Beim SPD-Parteitag vergangene Woche haben die Mitglieder beraten, ob Gespräche über eine Große Koalition mit der CDU/CSU geführt werden sollen. Sollte es zu einer Koalitionsvereinbarung kommen, will die Partei ihre Mitglieder darüber abstimmen lassen. Seit der Wiedervereinigung haben die etablierten Parteien in Deutschland die Hälfte ihrer Mitglieder verloren. Um diesen Abwärtstrend zu stoppen, weiten die Parteien sukzessive die Partizipationsrechte ihrer Mitglieder aus. Im Rahmen einer Studie haben die Mannheimer Politikwissenschaftler Prof. Dr. Harald Schoen und Alexander Wuttke gemeinsam mit Dr. Andreas Jungherr, Juniorprofessor an der Universität Konstanz, Berliner CDU-Mitglieder zum Mitgliederentscheid zur gleichgeschlechtlichen Ehe im Jahr 2015 befragt. Das Ergebnis: Die Mitglieder sahen ihre Partei nach dem Mitgliedervotum in einem etwas anderen Licht.

Bei dem Votum im Jahr 2015 ging es um die Haltung der Partei zur gleichgeschlechtlichen Ehe; es war das erste Mitgliedervotum in der Geschichte der Berliner CDU. Die Parteiführung bezog keine einheitliche Position, vielmehr haben einige Personen der Parteispitze für ein Pro-Votum geworben, andere für ein Contra-Votum. Der Parteivorsitzende blieb neutral. Die Mitglieder der Berliner CDU wurden jeweils vor und nach dem Entscheid zu einer sozialwissenschaftlichen Befragung eingeladen. „Unsere Daten zeigen, dass die Parteimitglieder nach der Abstimmung ihre Möglichkeiten, in der Partei Einfluss zu nehmen, deutlich positiver beurteilen als vorher. Dabei spielt es keine Rolle, für welche Position sie abgestimmt haben“, erklärt Alexander Wuttke. Dabei sei das Empfinden, durch den Entscheid Einfluss zu haben, besonders groß bei denjenigen Mitgliedern, die vor dem Votum der Meinung waren, in der Partei wenig gehört zu werden. „Das zeigt, die Befragten haben sich in ihrer Mitgliedsrolle gestärkt gefühlt“, erläutert Dr. Andreas Jungherr.
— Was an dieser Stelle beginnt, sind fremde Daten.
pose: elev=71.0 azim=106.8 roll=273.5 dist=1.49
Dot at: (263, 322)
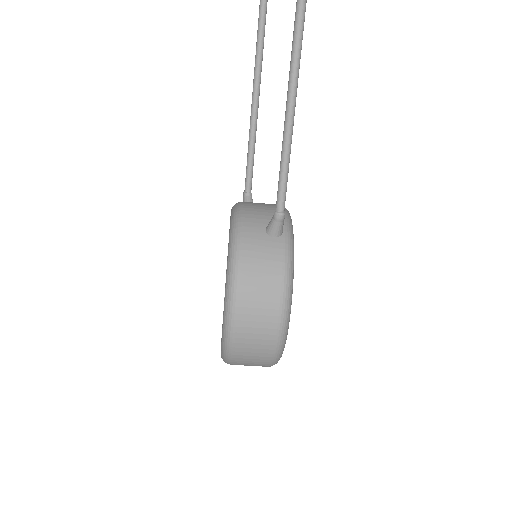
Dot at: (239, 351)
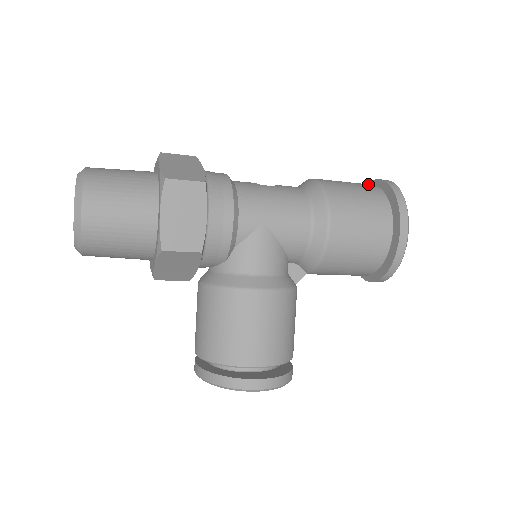
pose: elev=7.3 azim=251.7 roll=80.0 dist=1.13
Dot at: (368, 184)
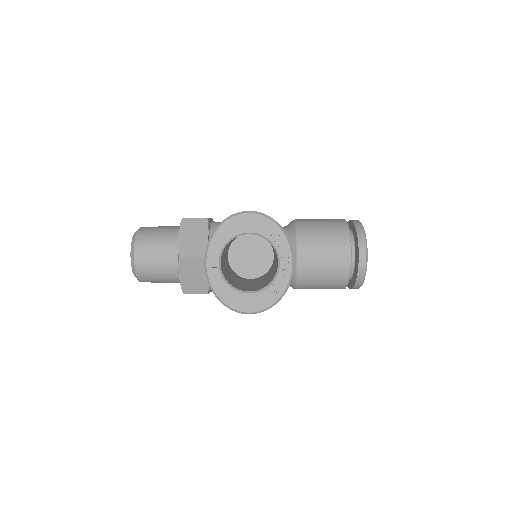
Dot at: occluded
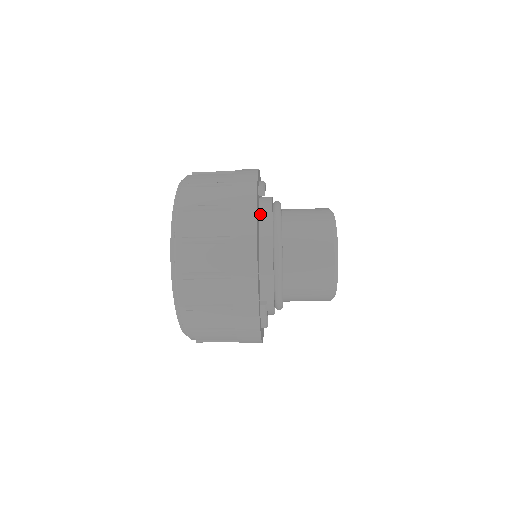
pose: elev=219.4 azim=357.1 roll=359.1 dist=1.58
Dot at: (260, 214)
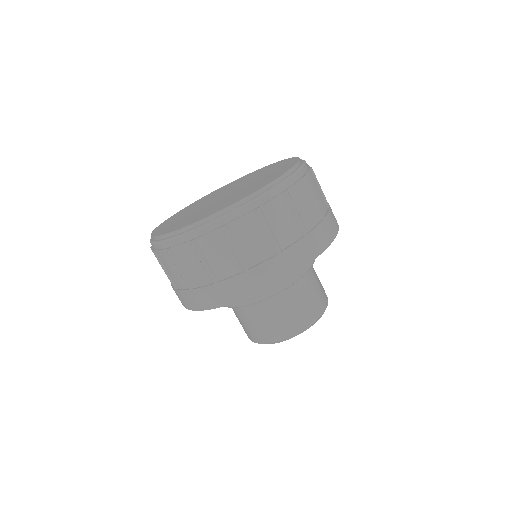
Dot at: occluded
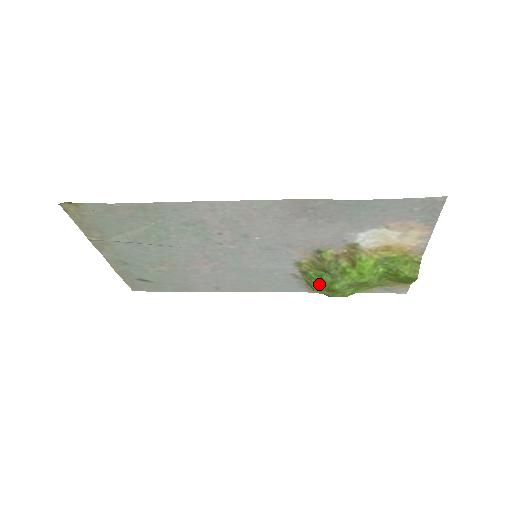
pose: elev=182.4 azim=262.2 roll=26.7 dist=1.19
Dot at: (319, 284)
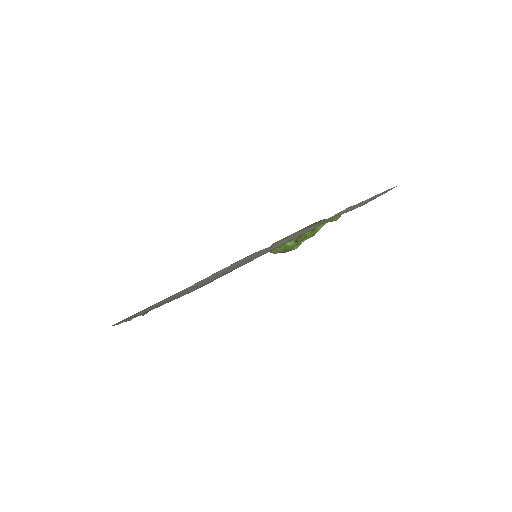
Dot at: (281, 249)
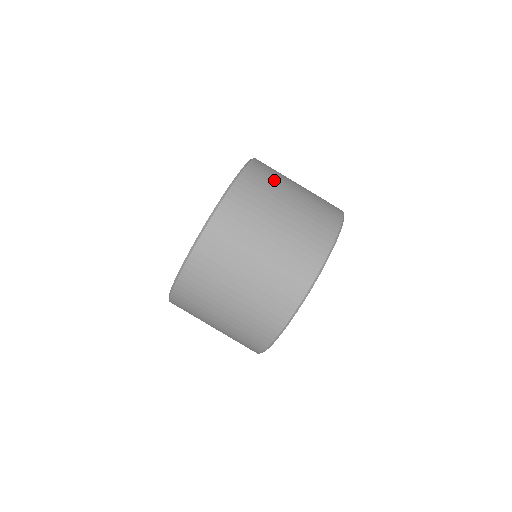
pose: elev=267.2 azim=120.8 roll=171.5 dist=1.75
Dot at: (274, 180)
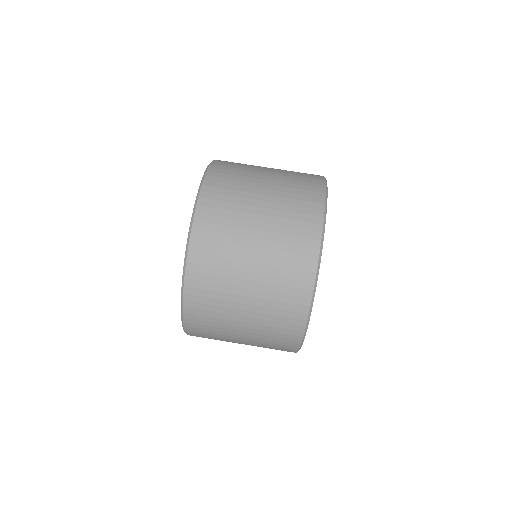
Dot at: (239, 179)
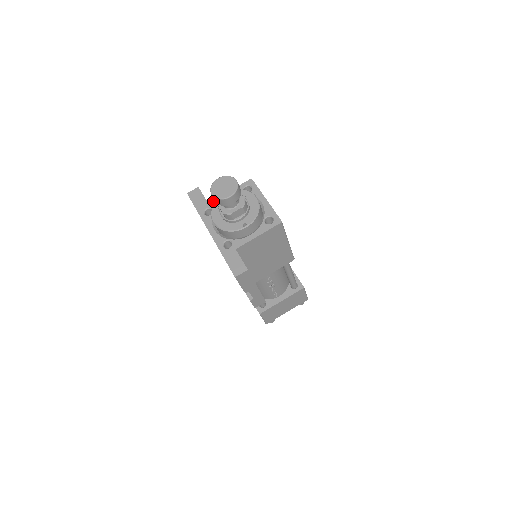
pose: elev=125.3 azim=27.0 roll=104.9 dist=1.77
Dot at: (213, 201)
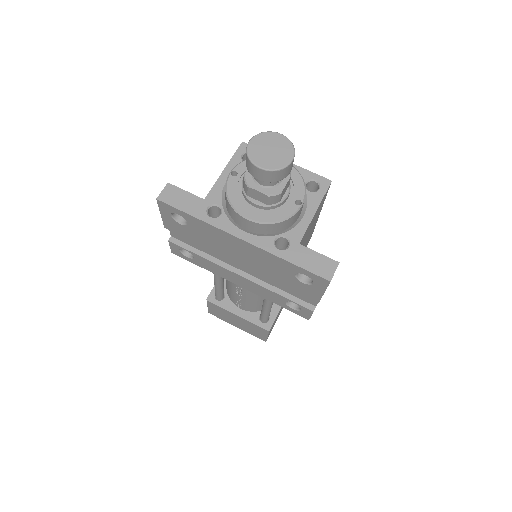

Darüber hinaus geht aus der Befragung hervor, dass die Mitglieder im Zuge eines Mitgliedervotums dazulernen und sich ihr Verhältnis zu den Parteieliten wandelt. Sie lernen bisher verdeckte Sachfragepositionen von Spitzenpolitikern kennen und legen die inhaltliche Übereinstimmung mit einzelnen Spitzenpolitikern als Messlatte für ihre Bewertung von Parteieliten an. Die Mitglieder beurteilen Parteieliten demnach nach einer solchen Abstimmung stärker nach ihren inhaltlichen Überzeugungen. „Anhand unserer Ergebnisse lässt sich sagen, dass innerparteiliche Partizipation dazu beitragen kann, die Bindung an die eigene Partei zu stärken. Damit ist allerdings nicht gesagt, dass sämtliche Parteien die Partizipationsrechte von Mitgliedern weiter ausbauen werden. Denn bei solchen Entscheidungen sind auch andere Gesichtspunkte zu bedenken“, resümiert Prof. Dr. Schoen.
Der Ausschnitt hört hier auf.